- TASK TO COMPLETE -
Some entries follow. Reproduce exactly the lines starting at the one with "Table 2. The" and stopping after the one with "Table 9. Result".

- INPUT -
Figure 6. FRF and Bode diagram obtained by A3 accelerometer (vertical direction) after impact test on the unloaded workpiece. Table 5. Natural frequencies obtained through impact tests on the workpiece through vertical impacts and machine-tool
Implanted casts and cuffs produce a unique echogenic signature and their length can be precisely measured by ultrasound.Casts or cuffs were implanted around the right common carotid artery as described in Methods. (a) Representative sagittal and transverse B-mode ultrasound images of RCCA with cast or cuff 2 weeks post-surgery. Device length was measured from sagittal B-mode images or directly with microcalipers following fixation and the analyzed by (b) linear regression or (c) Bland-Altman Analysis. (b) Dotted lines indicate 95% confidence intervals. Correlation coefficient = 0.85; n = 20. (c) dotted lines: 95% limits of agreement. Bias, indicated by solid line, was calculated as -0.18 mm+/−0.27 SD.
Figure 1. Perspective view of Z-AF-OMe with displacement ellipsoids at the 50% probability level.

---

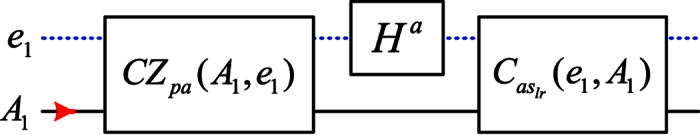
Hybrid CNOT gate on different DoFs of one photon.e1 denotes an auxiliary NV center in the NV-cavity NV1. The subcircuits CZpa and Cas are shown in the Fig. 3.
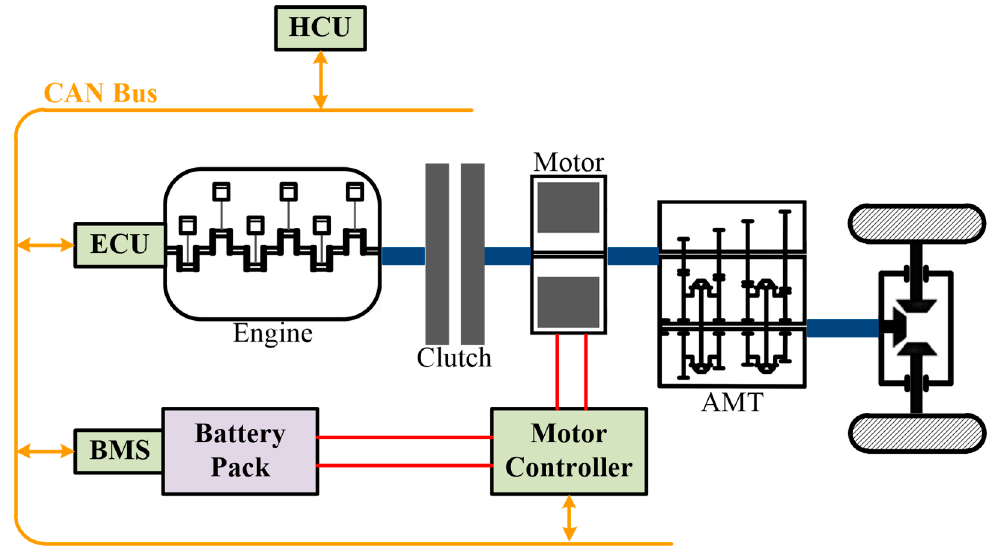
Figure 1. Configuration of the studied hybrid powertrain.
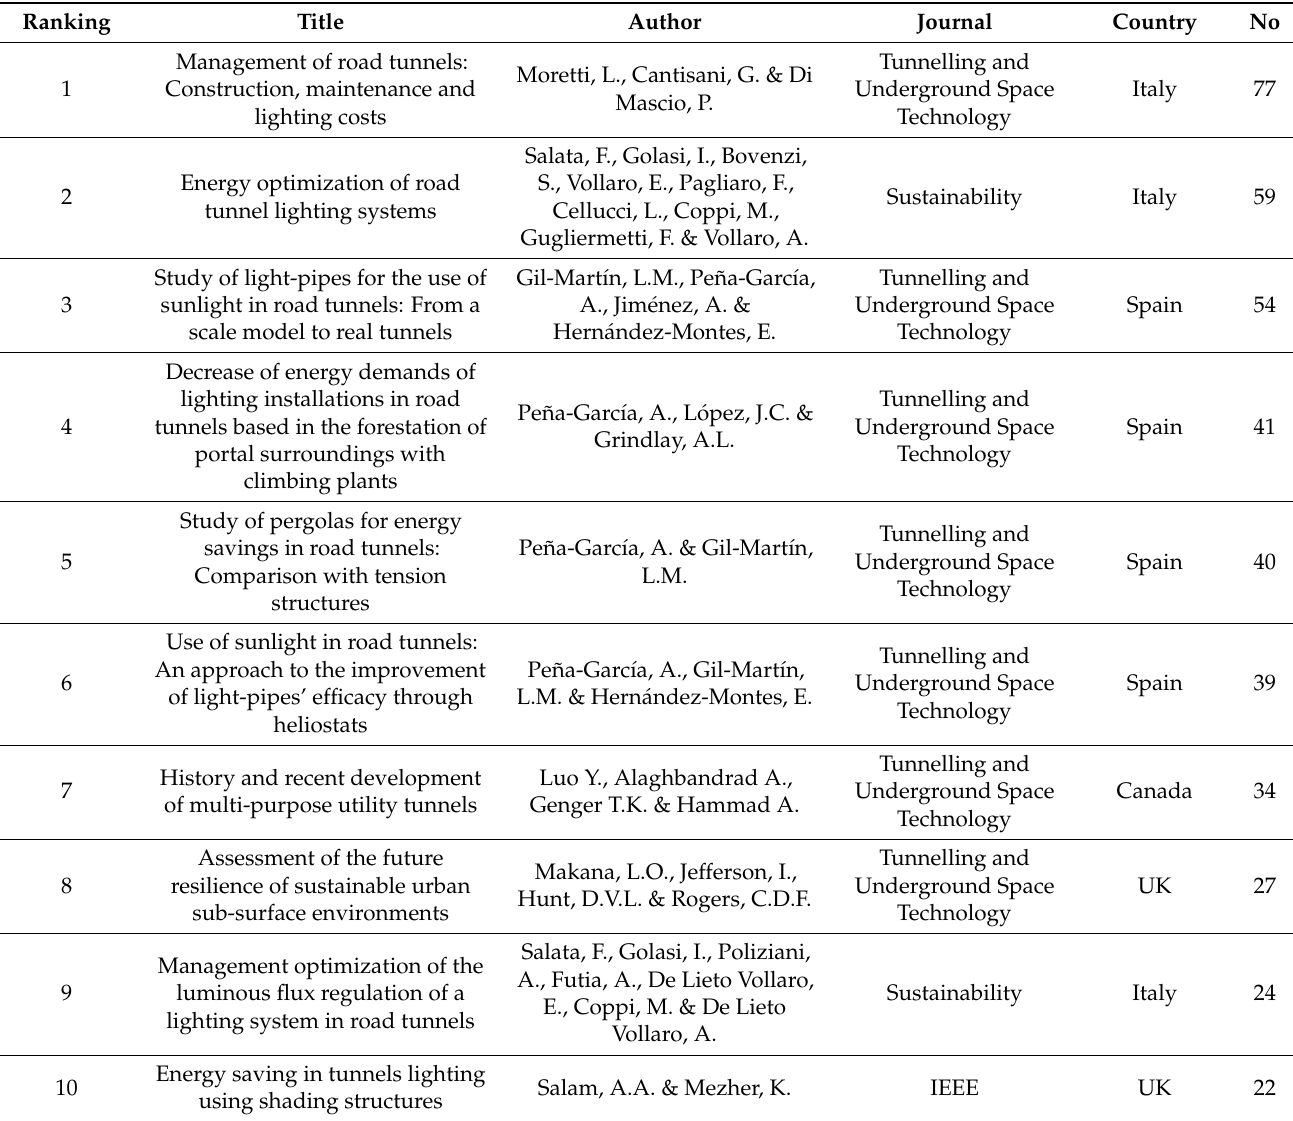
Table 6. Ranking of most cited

* * *

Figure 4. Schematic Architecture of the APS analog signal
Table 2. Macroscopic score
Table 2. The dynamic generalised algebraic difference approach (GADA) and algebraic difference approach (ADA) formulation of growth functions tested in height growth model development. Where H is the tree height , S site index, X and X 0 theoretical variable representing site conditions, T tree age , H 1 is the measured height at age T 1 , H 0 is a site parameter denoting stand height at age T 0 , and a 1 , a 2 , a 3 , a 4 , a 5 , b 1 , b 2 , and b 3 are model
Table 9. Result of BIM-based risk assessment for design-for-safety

- SOLUTION FOR THIS PROBLEM -
Table 2. The dynamic generalised algebraic difference approach (GADA) and algebraic difference approach (ADA) formulation of growth functions tested in height growth model development. Where H is the tree height , S site index, X and X 0 theoretical variable representing site conditions, T tree age , H 1 is the measured height at age T 1 , H 0 is a site parameter denoting stand height at age T 0 , and a 1 , a 2 , a 3 , a 4 , a 5 , b 1 , b 2 , and b 3 are model
Table 9. Result of BIM-based risk assessment for design-for-safety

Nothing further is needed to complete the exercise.